──────── Records for the task

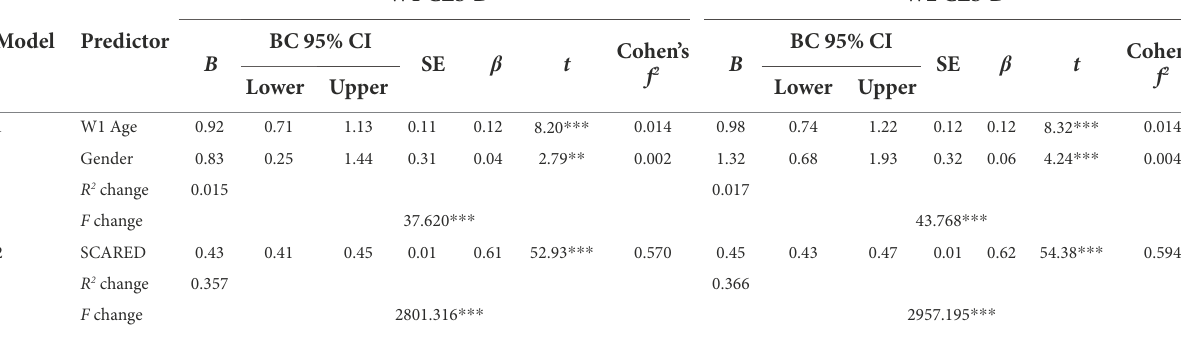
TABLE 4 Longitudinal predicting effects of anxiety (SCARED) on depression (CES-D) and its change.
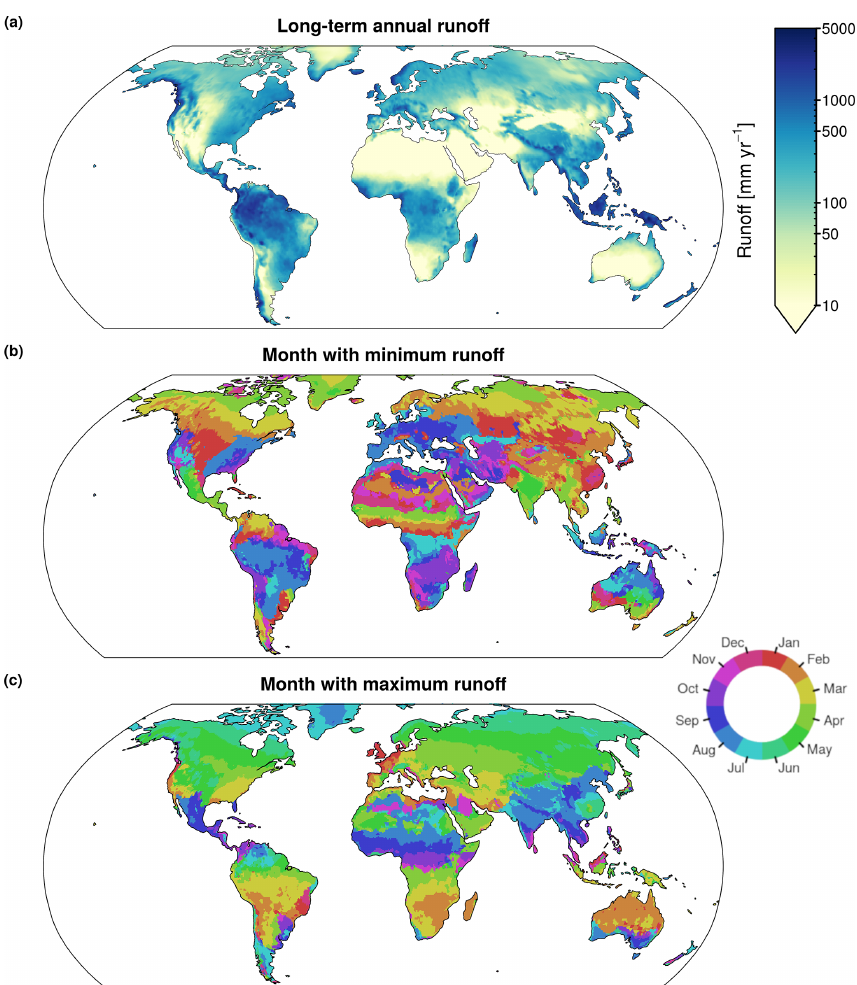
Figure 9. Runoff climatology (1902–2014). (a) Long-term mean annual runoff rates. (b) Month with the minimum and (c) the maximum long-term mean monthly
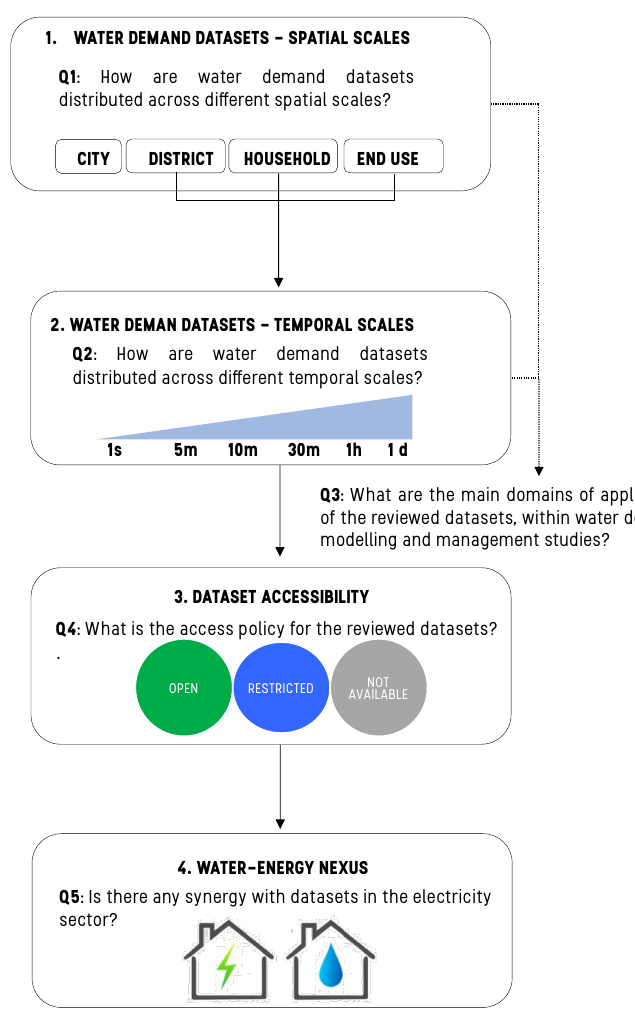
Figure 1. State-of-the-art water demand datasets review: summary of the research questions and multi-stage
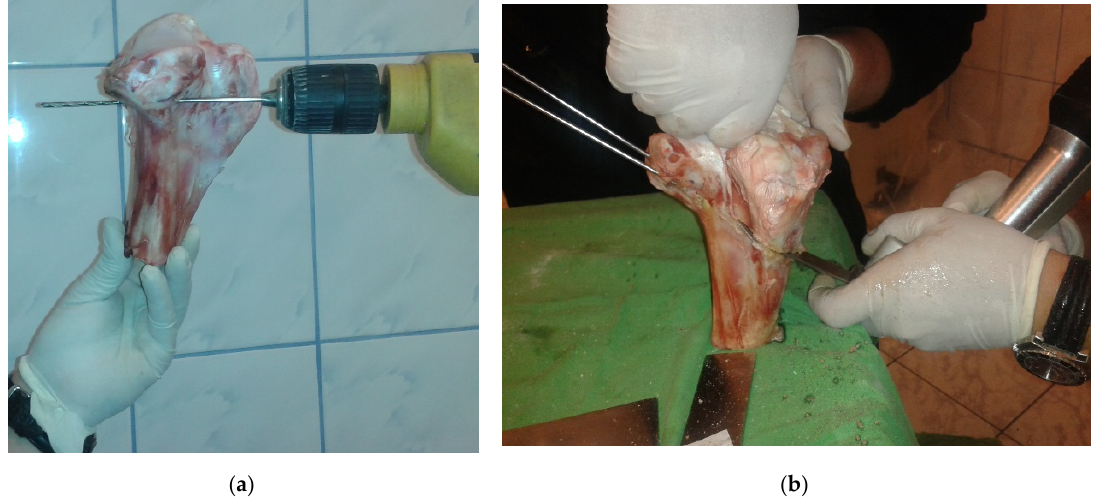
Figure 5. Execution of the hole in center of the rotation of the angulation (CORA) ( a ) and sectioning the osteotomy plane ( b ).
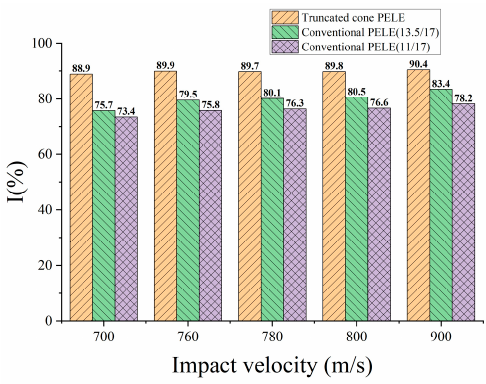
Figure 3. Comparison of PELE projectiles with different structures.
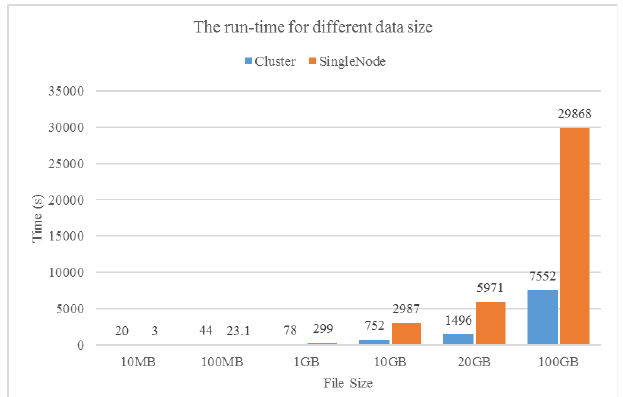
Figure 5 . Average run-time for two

────────────────

### Exercise directions
Tally how many lines include "Figure" in the listing above; reply with the number only.

### Solution
5